*** Opening Material to process ***
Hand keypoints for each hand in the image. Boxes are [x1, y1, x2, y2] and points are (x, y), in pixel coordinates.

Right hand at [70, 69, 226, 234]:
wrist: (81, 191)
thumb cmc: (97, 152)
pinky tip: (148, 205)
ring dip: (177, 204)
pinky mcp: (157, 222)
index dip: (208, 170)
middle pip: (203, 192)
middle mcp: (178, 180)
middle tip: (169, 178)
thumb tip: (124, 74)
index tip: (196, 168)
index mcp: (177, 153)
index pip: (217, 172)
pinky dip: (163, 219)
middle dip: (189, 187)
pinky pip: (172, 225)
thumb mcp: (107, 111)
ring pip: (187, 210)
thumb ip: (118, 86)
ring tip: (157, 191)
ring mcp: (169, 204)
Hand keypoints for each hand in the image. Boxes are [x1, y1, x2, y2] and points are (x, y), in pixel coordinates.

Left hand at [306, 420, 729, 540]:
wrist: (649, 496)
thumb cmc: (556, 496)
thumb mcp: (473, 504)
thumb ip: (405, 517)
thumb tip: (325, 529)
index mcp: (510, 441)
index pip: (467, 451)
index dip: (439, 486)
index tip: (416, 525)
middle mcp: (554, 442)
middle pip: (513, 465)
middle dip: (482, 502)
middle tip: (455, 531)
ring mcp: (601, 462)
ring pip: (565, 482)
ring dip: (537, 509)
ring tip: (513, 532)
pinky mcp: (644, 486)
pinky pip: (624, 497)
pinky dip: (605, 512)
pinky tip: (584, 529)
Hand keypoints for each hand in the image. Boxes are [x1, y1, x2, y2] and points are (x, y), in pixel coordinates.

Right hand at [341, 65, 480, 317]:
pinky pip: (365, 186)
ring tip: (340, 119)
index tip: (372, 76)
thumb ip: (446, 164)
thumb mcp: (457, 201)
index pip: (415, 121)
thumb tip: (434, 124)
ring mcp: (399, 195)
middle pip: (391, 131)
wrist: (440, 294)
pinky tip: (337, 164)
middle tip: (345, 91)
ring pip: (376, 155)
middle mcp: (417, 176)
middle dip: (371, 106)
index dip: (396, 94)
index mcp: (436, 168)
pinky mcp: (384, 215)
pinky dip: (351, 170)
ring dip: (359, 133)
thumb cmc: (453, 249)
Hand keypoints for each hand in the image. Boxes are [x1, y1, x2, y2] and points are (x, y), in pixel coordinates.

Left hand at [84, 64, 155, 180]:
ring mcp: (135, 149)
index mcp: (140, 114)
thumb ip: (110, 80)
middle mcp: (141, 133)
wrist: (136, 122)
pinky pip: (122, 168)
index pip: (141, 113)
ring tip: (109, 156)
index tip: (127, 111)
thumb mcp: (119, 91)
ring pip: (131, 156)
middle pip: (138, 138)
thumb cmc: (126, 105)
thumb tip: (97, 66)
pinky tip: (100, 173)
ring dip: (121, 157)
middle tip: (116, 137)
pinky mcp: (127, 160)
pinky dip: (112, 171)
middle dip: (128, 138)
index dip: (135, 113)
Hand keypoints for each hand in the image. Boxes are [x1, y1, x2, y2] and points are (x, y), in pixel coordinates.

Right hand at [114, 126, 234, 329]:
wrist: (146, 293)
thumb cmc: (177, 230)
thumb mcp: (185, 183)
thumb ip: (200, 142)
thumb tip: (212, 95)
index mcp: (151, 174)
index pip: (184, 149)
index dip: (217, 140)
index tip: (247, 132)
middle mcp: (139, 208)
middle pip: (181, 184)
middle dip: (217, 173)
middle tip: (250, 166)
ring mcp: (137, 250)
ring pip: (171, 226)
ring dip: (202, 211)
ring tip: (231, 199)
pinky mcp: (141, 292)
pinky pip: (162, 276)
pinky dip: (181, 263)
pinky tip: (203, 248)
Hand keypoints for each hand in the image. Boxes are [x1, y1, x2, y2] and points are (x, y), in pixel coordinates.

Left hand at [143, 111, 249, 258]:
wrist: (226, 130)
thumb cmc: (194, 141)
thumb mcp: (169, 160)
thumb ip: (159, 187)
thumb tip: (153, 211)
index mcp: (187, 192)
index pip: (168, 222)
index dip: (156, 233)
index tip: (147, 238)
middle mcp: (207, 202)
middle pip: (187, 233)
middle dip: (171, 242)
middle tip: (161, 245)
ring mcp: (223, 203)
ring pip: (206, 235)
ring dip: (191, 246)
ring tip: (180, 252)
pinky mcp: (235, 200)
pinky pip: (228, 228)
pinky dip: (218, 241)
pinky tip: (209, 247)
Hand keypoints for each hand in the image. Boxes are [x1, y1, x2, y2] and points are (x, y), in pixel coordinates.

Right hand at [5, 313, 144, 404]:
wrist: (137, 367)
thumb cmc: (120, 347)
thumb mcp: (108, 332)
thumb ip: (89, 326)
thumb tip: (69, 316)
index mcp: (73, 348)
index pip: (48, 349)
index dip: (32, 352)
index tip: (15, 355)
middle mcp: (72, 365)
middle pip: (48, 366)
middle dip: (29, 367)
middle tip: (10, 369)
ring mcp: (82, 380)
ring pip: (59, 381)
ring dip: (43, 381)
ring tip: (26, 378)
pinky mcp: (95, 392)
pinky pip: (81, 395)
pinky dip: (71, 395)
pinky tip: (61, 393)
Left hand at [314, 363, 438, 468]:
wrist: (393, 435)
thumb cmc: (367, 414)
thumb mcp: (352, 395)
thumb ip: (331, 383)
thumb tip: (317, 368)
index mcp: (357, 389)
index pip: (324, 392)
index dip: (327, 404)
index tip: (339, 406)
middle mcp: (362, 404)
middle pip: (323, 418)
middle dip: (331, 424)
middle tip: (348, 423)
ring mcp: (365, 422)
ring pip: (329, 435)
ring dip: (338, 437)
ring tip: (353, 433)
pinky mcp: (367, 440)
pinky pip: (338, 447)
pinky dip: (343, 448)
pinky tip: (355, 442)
*** Closing Material to process ***
*** Opening Material to process ***
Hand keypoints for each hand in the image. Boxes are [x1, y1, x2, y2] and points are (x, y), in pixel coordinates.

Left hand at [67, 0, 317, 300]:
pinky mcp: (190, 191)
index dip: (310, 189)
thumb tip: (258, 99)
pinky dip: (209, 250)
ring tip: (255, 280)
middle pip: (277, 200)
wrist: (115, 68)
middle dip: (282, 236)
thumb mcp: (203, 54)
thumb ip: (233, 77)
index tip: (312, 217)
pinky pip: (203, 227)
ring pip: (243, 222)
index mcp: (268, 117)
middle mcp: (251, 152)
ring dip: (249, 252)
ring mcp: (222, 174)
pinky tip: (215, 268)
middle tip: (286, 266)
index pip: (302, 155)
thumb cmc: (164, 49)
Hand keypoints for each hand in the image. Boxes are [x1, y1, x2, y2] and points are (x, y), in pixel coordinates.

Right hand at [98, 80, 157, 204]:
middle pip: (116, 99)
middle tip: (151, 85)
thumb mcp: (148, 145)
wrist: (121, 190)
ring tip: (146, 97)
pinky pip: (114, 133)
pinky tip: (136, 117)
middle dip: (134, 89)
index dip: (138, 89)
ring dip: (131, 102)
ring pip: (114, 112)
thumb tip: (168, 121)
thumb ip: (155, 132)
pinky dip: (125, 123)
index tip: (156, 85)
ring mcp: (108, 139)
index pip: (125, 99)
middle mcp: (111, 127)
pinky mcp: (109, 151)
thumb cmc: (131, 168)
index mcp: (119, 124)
*** Closing Material to process ***
◆ The problem
Where a line of the material above holds the string "Right", copy that line.

◆ Reply to the exercise
Right hand at [70, 69, 226, 234]:
Right hand at [341, 65, 480, 317]:
Right hand at [114, 126, 234, 329]:
Right hand at [5, 313, 144, 404]:
Right hand at [98, 80, 157, 204]:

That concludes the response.